Doctor Mike walks through the appeal checklist. First, identify the exact denial reason — not medically necessary, experimental, or step therapy required. Second, build an evidence file: doctor's notes, prior authorizations, clinical research, proof of what you've already tried. Third, cite your policy language and relevant state laws. Most patients don't know insurers break their own contracts regularly and that law is on the patient's side. Fourth, write a personal impact statement — appeals get reviewed by humans making subjective calls, and emotional resonance matters. Fifth, blast your appeal to multiple recipients: state insurance department, attorney general, department of labor, employer leadership, congressional representatives. Surface area increases pressure. Sixth, request an independent medical review, a state-mandated process that removes the insurer entirely. Stephanie used Claimable, an AI platform that automates this. The software organized her documentation, crafted a legally optimized appeal, and targeted her specific insurer and policy. Two days later: approved.
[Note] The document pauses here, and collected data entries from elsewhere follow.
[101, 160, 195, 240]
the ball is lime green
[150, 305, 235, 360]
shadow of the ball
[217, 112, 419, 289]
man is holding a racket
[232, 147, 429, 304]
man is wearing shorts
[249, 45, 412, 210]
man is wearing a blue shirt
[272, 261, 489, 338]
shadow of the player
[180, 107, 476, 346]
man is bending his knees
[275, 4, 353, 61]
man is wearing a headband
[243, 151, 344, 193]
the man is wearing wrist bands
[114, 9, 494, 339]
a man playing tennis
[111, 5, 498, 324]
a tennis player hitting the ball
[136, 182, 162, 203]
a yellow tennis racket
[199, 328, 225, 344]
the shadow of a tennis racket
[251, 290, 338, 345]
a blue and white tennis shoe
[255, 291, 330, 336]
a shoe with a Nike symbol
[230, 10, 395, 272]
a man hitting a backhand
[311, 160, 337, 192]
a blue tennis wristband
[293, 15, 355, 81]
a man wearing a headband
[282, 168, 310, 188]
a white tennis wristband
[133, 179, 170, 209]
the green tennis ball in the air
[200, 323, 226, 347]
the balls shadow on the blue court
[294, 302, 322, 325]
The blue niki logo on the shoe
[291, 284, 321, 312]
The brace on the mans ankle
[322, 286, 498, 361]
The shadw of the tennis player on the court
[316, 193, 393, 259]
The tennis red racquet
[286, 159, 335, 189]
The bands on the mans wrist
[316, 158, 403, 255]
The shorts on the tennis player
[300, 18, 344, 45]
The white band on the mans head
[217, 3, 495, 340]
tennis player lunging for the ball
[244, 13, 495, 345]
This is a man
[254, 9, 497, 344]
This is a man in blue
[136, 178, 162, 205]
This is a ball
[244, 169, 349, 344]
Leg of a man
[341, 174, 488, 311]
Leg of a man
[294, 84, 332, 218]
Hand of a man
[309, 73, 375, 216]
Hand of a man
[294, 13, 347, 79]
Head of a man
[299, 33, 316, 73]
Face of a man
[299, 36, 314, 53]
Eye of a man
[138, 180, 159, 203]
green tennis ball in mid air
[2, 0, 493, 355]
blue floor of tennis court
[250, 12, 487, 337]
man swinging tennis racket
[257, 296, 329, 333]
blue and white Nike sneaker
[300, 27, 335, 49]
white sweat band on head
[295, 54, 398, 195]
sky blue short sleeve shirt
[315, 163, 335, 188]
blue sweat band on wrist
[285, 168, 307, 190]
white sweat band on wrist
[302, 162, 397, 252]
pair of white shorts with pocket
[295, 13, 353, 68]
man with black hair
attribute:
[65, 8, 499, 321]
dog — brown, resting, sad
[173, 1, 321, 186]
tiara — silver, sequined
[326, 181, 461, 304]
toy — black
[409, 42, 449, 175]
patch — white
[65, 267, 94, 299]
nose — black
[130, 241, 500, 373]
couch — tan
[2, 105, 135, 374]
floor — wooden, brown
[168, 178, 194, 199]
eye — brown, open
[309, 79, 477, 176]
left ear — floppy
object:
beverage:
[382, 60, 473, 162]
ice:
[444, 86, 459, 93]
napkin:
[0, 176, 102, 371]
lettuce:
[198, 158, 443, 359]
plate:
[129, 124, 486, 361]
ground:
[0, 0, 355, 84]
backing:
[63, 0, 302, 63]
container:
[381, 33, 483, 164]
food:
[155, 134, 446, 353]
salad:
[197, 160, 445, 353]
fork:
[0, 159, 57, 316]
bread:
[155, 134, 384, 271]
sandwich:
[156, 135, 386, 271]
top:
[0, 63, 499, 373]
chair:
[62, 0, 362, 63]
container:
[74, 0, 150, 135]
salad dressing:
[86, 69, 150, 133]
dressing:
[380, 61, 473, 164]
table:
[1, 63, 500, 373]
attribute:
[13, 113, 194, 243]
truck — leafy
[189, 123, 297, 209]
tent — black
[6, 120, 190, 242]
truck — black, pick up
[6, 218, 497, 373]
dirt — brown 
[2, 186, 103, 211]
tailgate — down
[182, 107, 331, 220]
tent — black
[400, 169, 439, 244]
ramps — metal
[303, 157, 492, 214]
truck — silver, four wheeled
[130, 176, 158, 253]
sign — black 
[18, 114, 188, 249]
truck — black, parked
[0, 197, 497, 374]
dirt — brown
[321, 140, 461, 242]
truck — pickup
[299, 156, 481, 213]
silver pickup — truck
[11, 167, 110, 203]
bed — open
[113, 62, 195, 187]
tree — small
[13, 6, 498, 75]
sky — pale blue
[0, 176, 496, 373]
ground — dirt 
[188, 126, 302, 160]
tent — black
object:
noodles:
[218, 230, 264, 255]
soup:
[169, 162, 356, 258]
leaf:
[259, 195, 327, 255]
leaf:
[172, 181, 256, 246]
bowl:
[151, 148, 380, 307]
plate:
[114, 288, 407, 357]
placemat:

The victory and the permanent cost

Stephanie won her appeal but the insurer's excuse revealed the whole game was arbitrary. They claimed a 'processing error involving a misapplication of policy' and said there was 'no intent to deny care.' Translation: the system got it wrong, probably an AI glitch or staff mistake, but Stephanie had to fight for nine months to surface it. During those nine months waiting for Infliximab, the joint inflammation caused irreparable damage to her hands. She won the coverage fight but lost permanent mobility. Doctor Mike closes by naming other AI appeals platforms — Counterforce Health, Fight Health Insurance, Appeal Armor — and urging viewers to use them. The message is clear: insurers count on your surrender. Refusing to surrender costs them money.

Takeaways

  • Always appeal insurance denials in writing; over 50% get overturned, but less than 1% of patients try because the process feels impossible.
  • Request an independent medical review — it's your legal right in every state and removes the insurer's bias from the decision entirely.
  • When appealing, include policy language and state law citations alongside medical justification; insurers often deny claims that violate their own contracts.
  • Blast your appeal to your state insurance commissioner, attorney general, employer, and congressional rep simultaneously — the insurer responds faster when multiple authorities are watching.

Key moments

3:00Diagnosis and the impossible choice

Stephanie should stay on her therapy to keep fighting her cancer and relieve her joint pain with a drug called Infliximab. Unfortunately, Stephanie's insurance provider denied the medication, saying Infliximab didn't meet guidelines for coverage and was experimental.

7:54The appeal denial rate and win rate stat

Health insurers routinely deny 850 million claims a year in the US, and less than 1% of people appeal a denial. But get this, when patients do appeal, they win over 50% of the time.

11:01Claimable approval after nine-month battle

She'd been rejected three times in 9 months. But guess what happened just 2 days after appealing with Claimable? She won.

12:00Insurer admits processing error

The denial of service came from a processing error involving a misapplication of policy. There was no intent to deny care.